Task description:
Look below for the line containing "right shoulder: (145, 286)"; from there, print each line exactly up to and including the line containing "nose: (160, 286)", and stop.

Given entries:
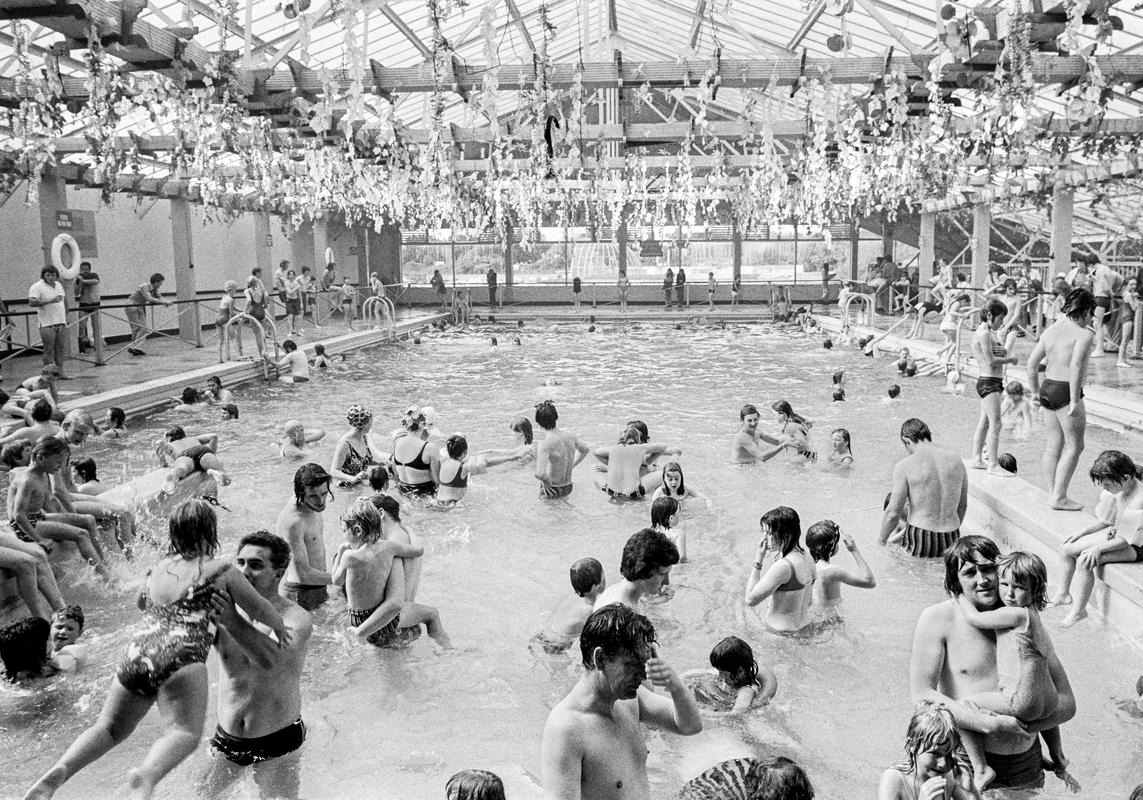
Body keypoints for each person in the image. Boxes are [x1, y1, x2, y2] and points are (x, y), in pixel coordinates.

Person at [23, 500, 290, 800]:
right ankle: (147, 776)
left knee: (109, 728)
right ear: (210, 532)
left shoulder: (158, 568)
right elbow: (259, 607)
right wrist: (278, 624)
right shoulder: (223, 570)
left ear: (173, 534)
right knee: (184, 733)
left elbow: (141, 603)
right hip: (183, 652)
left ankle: (58, 772)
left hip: (138, 650)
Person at [910, 536, 1076, 790]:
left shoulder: (1022, 620)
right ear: (955, 580)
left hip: (1026, 761)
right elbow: (921, 696)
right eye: (969, 573)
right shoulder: (938, 618)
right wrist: (990, 724)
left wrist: (1023, 726)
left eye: (988, 569)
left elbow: (1066, 703)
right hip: (964, 761)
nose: (983, 579)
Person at [540, 604, 702, 799]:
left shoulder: (630, 702)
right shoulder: (566, 729)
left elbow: (690, 726)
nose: (643, 675)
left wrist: (675, 685)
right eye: (632, 664)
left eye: (645, 663)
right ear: (600, 659)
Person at [198, 531, 313, 800]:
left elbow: (273, 660)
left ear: (279, 573)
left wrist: (230, 621)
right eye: (240, 563)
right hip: (227, 739)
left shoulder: (296, 618)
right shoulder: (223, 607)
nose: (244, 571)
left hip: (277, 741)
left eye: (256, 565)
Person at [953, 551, 1069, 791]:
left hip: (1022, 699)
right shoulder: (1035, 618)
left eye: (1018, 587)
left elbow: (975, 619)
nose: (1008, 592)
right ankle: (1058, 758)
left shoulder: (1015, 613)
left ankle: (982, 768)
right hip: (1047, 699)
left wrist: (958, 594)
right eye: (1004, 584)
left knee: (965, 707)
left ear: (1035, 590)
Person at [331, 499, 449, 647]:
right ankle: (446, 649)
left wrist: (342, 551)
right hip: (384, 622)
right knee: (433, 613)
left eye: (344, 531)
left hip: (358, 619)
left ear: (357, 531)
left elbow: (336, 580)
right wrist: (409, 530)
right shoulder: (389, 548)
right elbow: (418, 551)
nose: (344, 536)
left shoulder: (349, 556)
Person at [1052, 450, 1143, 628]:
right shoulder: (1122, 488)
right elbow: (1106, 521)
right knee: (1066, 548)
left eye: (1107, 484)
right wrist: (1081, 534)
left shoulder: (1138, 500)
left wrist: (1098, 548)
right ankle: (1063, 594)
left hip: (1137, 546)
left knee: (1085, 559)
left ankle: (1079, 611)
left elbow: (1126, 540)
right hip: (1122, 535)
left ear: (1125, 477)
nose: (1104, 488)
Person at [1026, 288, 1096, 511]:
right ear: (1084, 312)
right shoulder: (1084, 335)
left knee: (1054, 443)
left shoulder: (1051, 330)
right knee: (1075, 446)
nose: (1091, 319)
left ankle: (1053, 492)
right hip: (1067, 391)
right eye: (1091, 314)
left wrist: (1035, 392)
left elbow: (1031, 364)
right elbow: (1075, 365)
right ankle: (1060, 496)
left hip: (1048, 388)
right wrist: (1075, 400)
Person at [7, 435, 108, 578]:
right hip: (25, 525)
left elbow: (45, 504)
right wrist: (39, 540)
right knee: (81, 534)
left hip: (37, 518)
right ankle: (105, 576)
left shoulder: (42, 474)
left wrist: (66, 520)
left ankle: (105, 563)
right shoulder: (27, 480)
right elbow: (18, 516)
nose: (60, 467)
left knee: (88, 519)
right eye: (57, 462)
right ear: (41, 458)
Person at [879, 419, 967, 558]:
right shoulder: (956, 460)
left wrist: (881, 542)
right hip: (951, 533)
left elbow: (893, 513)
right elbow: (962, 506)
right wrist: (951, 529)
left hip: (921, 534)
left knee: (911, 574)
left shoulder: (905, 465)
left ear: (906, 440)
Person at [878, 702, 979, 800]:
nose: (943, 764)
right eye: (935, 753)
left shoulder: (948, 776)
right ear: (913, 745)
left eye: (948, 754)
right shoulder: (893, 779)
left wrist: (971, 791)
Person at [744, 506, 815, 633]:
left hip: (779, 635)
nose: (765, 538)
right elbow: (808, 602)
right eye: (764, 532)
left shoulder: (783, 566)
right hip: (804, 629)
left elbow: (750, 600)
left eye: (769, 533)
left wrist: (758, 560)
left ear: (786, 535)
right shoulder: (808, 558)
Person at [970, 299, 1019, 476]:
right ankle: (993, 464)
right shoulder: (983, 333)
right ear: (989, 315)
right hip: (988, 381)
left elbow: (996, 353)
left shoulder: (989, 333)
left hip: (992, 381)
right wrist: (1011, 360)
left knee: (984, 422)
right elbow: (990, 361)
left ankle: (976, 458)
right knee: (996, 424)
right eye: (1000, 318)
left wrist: (1004, 349)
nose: (1002, 322)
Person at [276, 463, 334, 612]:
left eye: (324, 493)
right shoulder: (293, 522)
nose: (321, 501)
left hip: (318, 584)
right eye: (313, 496)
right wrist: (344, 578)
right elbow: (303, 574)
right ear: (300, 494)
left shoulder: (312, 505)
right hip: (300, 593)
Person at [684, 635, 777, 714]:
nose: (720, 676)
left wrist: (700, 713)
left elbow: (735, 715)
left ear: (740, 671)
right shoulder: (733, 674)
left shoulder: (746, 691)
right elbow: (696, 674)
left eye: (723, 674)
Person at [594, 528, 679, 610]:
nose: (666, 582)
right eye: (663, 574)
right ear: (643, 571)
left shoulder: (614, 591)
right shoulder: (623, 612)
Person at [536, 557, 605, 653]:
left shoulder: (574, 598)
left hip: (544, 635)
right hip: (556, 645)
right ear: (595, 587)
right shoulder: (590, 611)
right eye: (603, 576)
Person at [593, 428, 680, 500]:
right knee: (663, 474)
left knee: (597, 476)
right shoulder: (640, 448)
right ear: (638, 440)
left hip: (611, 491)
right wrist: (648, 461)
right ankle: (670, 497)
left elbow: (596, 452)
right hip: (634, 492)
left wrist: (612, 465)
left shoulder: (613, 449)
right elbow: (663, 446)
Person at [806, 520, 875, 611]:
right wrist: (854, 550)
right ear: (832, 547)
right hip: (831, 621)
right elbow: (870, 582)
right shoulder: (832, 571)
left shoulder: (808, 568)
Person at [433, 433, 519, 504]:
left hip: (437, 503)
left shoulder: (443, 463)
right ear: (464, 452)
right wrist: (510, 458)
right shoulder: (463, 467)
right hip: (451, 506)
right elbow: (488, 463)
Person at [534, 400, 591, 499]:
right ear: (556, 417)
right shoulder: (571, 436)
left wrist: (546, 482)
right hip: (568, 486)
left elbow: (540, 474)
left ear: (538, 422)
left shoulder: (544, 445)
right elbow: (585, 449)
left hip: (552, 488)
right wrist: (572, 465)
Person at [155, 429, 230, 496]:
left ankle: (173, 475)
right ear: (184, 435)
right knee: (223, 475)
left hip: (185, 454)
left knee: (182, 468)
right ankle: (212, 471)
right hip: (203, 450)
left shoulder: (171, 444)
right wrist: (212, 454)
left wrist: (163, 464)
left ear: (169, 438)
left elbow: (159, 443)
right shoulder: (193, 438)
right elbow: (214, 436)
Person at [28, 266, 70, 378]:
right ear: (43, 275)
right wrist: (49, 300)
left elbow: (64, 301)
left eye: (53, 275)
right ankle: (49, 374)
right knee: (48, 349)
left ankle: (60, 372)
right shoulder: (37, 286)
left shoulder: (59, 285)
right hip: (47, 323)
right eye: (48, 275)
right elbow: (32, 302)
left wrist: (66, 316)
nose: (51, 277)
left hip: (60, 321)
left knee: (60, 348)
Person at [391, 406, 439, 495]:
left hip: (403, 493)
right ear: (422, 424)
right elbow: (437, 481)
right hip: (425, 496)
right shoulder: (430, 448)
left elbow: (395, 472)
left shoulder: (397, 443)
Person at [125, 273, 172, 357]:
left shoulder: (154, 289)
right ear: (156, 282)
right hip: (131, 305)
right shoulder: (145, 286)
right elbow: (149, 298)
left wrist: (165, 301)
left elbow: (159, 297)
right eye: (160, 284)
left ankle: (137, 347)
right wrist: (164, 302)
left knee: (143, 328)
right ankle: (134, 347)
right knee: (137, 327)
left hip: (139, 306)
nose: (160, 286)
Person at [329, 404, 376, 487]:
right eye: (371, 421)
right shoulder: (344, 444)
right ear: (364, 424)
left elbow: (362, 461)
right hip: (345, 491)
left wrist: (381, 463)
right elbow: (334, 471)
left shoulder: (363, 437)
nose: (372, 423)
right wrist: (353, 478)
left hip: (359, 487)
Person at [48, 604, 87, 673]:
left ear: (79, 633)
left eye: (70, 629)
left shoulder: (72, 655)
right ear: (50, 628)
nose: (63, 632)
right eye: (59, 627)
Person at [75, 261, 101, 353]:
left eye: (86, 269)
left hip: (95, 304)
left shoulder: (94, 275)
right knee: (82, 327)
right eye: (82, 269)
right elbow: (76, 293)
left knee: (96, 326)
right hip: (84, 304)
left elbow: (95, 281)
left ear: (89, 270)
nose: (84, 271)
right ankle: (82, 349)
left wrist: (83, 280)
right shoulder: (78, 278)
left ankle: (98, 348)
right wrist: (80, 283)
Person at [650, 496, 684, 562]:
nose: (680, 516)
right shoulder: (678, 533)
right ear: (671, 518)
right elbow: (682, 557)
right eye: (678, 513)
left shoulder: (651, 531)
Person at [1117, 276, 1139, 368]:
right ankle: (1120, 360)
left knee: (1125, 340)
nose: (1134, 286)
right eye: (1131, 284)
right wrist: (1136, 298)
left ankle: (1123, 359)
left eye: (1135, 284)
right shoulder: (1129, 295)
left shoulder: (1126, 293)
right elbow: (1134, 307)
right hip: (1127, 318)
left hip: (1125, 317)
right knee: (1125, 340)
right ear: (1126, 285)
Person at [217, 280, 238, 361]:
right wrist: (237, 316)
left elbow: (235, 308)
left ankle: (220, 359)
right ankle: (237, 355)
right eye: (235, 290)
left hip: (218, 319)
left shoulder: (224, 297)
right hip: (225, 320)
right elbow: (232, 313)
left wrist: (243, 310)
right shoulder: (231, 300)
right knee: (233, 336)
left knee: (220, 340)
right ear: (231, 290)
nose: (235, 292)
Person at [283, 270, 304, 336]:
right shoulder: (286, 283)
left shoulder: (296, 283)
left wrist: (301, 303)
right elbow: (289, 292)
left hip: (296, 300)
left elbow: (299, 294)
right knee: (290, 317)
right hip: (289, 301)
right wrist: (296, 287)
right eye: (290, 275)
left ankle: (298, 331)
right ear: (288, 276)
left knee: (297, 317)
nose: (291, 276)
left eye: (292, 275)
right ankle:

Reply to the exercise:
right shoulder: (145, 286)
right elbow: (149, 298)
left wrist: (165, 301)
left elbow: (159, 297)
right eye: (160, 284)
left ankle: (137, 347)
right wrist: (164, 302)
left knee: (143, 328)
right ankle: (134, 347)
right knee: (137, 327)
left hip: (139, 306)
nose: (160, 286)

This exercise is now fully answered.